Je n’ai pas découvert l’Iran par hasard. Ce séjour d’une semaine est né de mes lectures : Persépolis, Les Pintades à Téhéran, les odes de Rûmî. J’avais envie de voir les lieux autrement, en gardant ces textes en tête, comme des compagnons de route.

Ce circuit n’est pas pensé pour tout voir, mais pour ressentir. Il alterne grandes villes, lieux de mémoire, espaces de silence et moments d’errance. Une manière de voyager lentement, en laissant la littérature guider les pas.

Jours 1 à Téhéran.

Téhéran ne se comprend pas en une journée. Les trois premiers jours sont consacrés à apprivoiser la ville, à observer son quotidien, ses tensions, ses respirations.
Les promenades passent par le palais du Golestan, les musées nationaux, le musée d’art contemporain, mais aussi par les rues, les marchés, les cafés et les librairies.

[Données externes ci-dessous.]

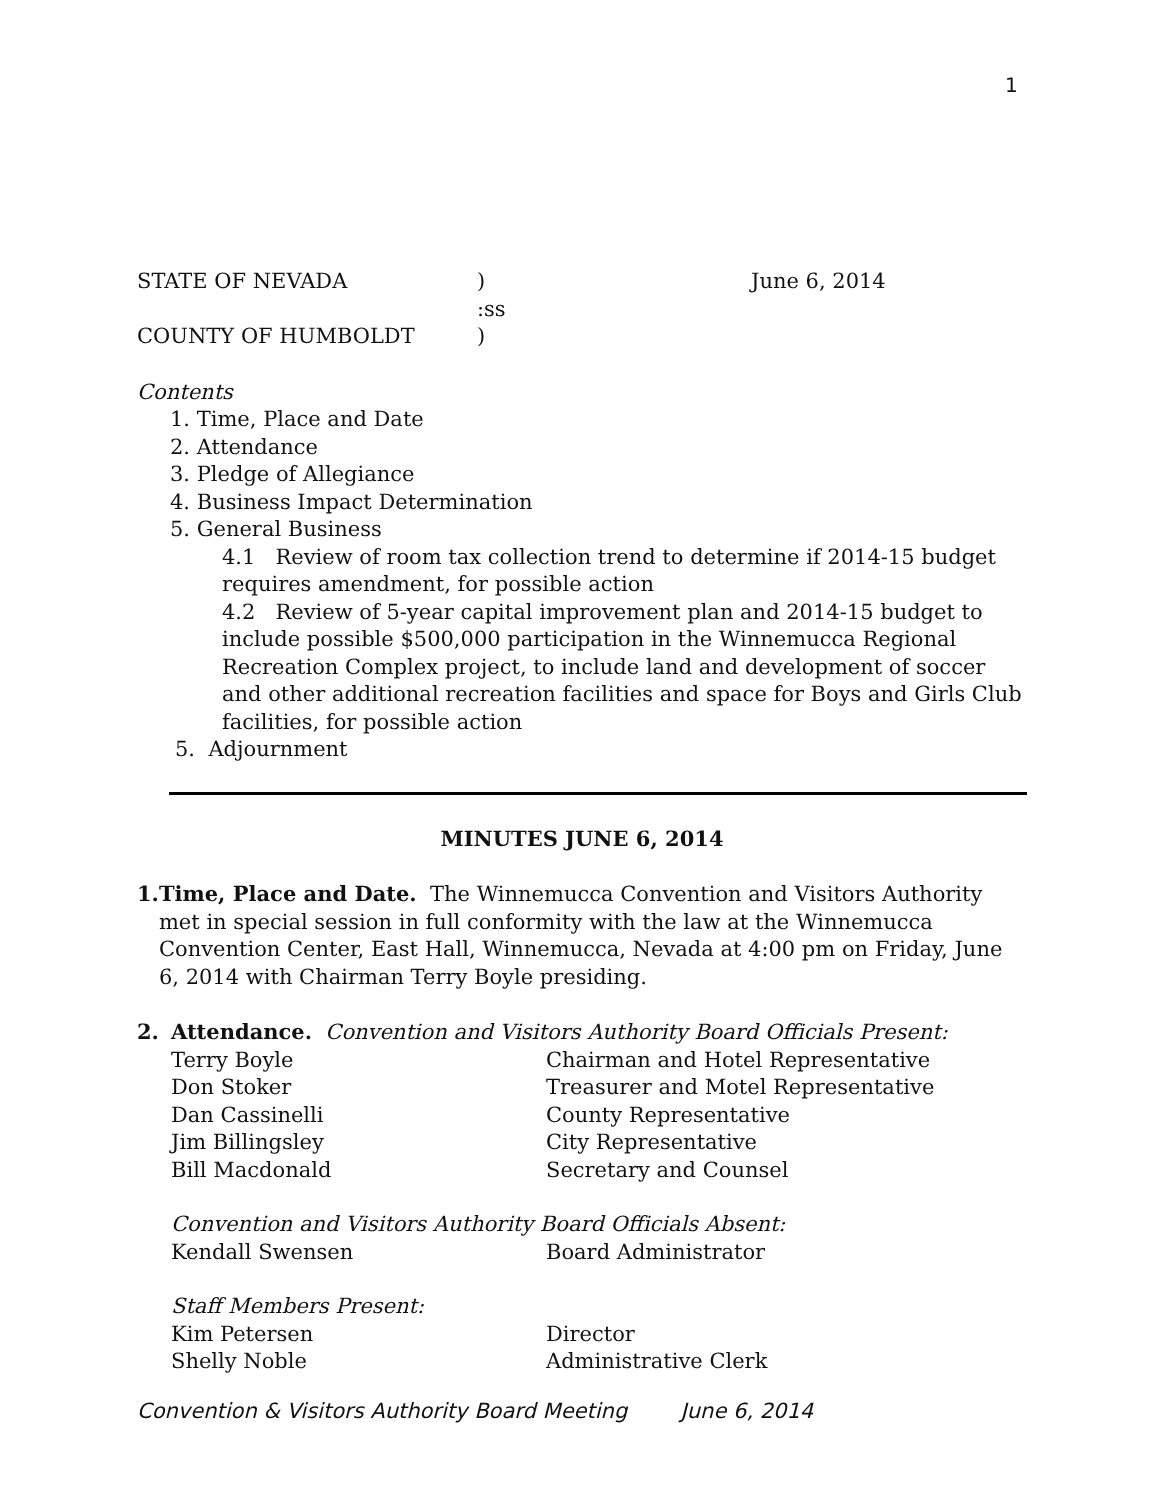1
STATE OF NEVADA) June 6, 2014
:ss
COUNTY OF HUMBOLDT)
Contents
1. Time, Place and Date
2. Attendance
3. Pledge of Allegiance
4. Business Impact Determination
5. General Business
4.1 Review of room tax collection trend to determine if 2014-15 budget requires amendment, for possible action
4.2 Review of 5-year capital improvement plan and 2014-15 budget to include possible $500,000 participation in the Winnemucca Regional Recreation Complex project, to include land and development of soccer and other additional recreation facilities and space for Boys and Girls Club facilities, for possible action
5. Adjournment
MINUTES JUNE 6, 2014
1. Time, Place and Date. The Winnemucca Convention and Visitors Authority met in special session in full conformity with the law at the Winnemucca Convention Center, East Hall, Winnemucca, Nevada at 4:00 pm on Friday, June 6, 2014 with Chairman Terry Boyle presiding.
2. Attendance. Convention and Visitors Authority Board Officials Present:
Terry Boyle Chairman and Hotel Representative
Don Stoker Treasurer and Motel Representative
Dan Cassinelli County Representative
Jim Billingsley City Representative
Bill Macdonald Secretary and Counsel
Convention and Visitors Authority Board Officials Absent:
Kendall Swensen Board Administrator
Staff Members Present:
Kim Petersen Director
Shelly Noble Administrative Clerk
Convention & Visitors Authority Board Meeting June 6, 2014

Les Pintades à Téhéran accompagne ces journées : humour, ironie, regard sans illusion mais profondément humain. Persépolis résonne également, rappelant à chaque instant le poids de l’histoire dans la vie intime.

Ces premiers jours sont faits pour regarder, écouter, se perdre un peu.

Jour 4 à Kashan.

Le départ pour Kashan marque une rupture de rythme. Ici, le silence s’installe.
Les maisons traditionnelles, leurs cours intérieures, la lumière filtrée, puis le jardin de Fin offrent une pause nécessaire après l’intensité de Téhéran.

Les poèmes de Rûmî prennent toute leur place : le voyage devient intérieur autant que géographique.

Jours 5 à 7 passé à Ispahan.

Trois jours à Ispahan, parce que cette ville ne se traverse pas, elle se contemple.
La place Naqsh-e Jahan, les mosquées, les ponts historiques comme le Si-o-se-pol rythment les journées. On y revient à différentes heures, selon la lumière, selon l’humeur.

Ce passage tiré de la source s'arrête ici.